--- Material provided ---
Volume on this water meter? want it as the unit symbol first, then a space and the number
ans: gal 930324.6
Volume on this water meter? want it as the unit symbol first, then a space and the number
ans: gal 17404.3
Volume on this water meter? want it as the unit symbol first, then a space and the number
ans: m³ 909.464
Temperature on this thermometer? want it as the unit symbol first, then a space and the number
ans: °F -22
---
--- Material provided ---
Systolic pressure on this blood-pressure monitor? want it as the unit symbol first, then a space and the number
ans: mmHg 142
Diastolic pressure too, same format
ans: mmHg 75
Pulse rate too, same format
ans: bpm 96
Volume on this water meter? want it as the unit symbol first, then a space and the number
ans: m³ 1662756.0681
---
--- Material provided ---
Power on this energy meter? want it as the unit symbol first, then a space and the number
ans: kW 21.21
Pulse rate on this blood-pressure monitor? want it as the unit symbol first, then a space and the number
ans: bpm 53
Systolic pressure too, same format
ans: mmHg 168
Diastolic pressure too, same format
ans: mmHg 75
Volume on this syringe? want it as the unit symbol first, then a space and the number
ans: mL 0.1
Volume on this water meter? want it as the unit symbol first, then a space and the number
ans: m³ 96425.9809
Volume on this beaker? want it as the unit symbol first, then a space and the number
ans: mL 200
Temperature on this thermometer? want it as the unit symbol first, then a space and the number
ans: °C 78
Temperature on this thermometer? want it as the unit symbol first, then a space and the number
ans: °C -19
---
● **What to produce**
Copy out the records above verbatim, starting with the line containing "Pulse rate too, same format" and ending with the line containing "ans: m³ 1662756.0681", both of those lines included.

● **Solution for this problem**
Pulse rate too, same format
ans: bpm 96
Volume on this water meter? want it as the unit symbol first, then a space and the number
ans: m³ 1662756.0681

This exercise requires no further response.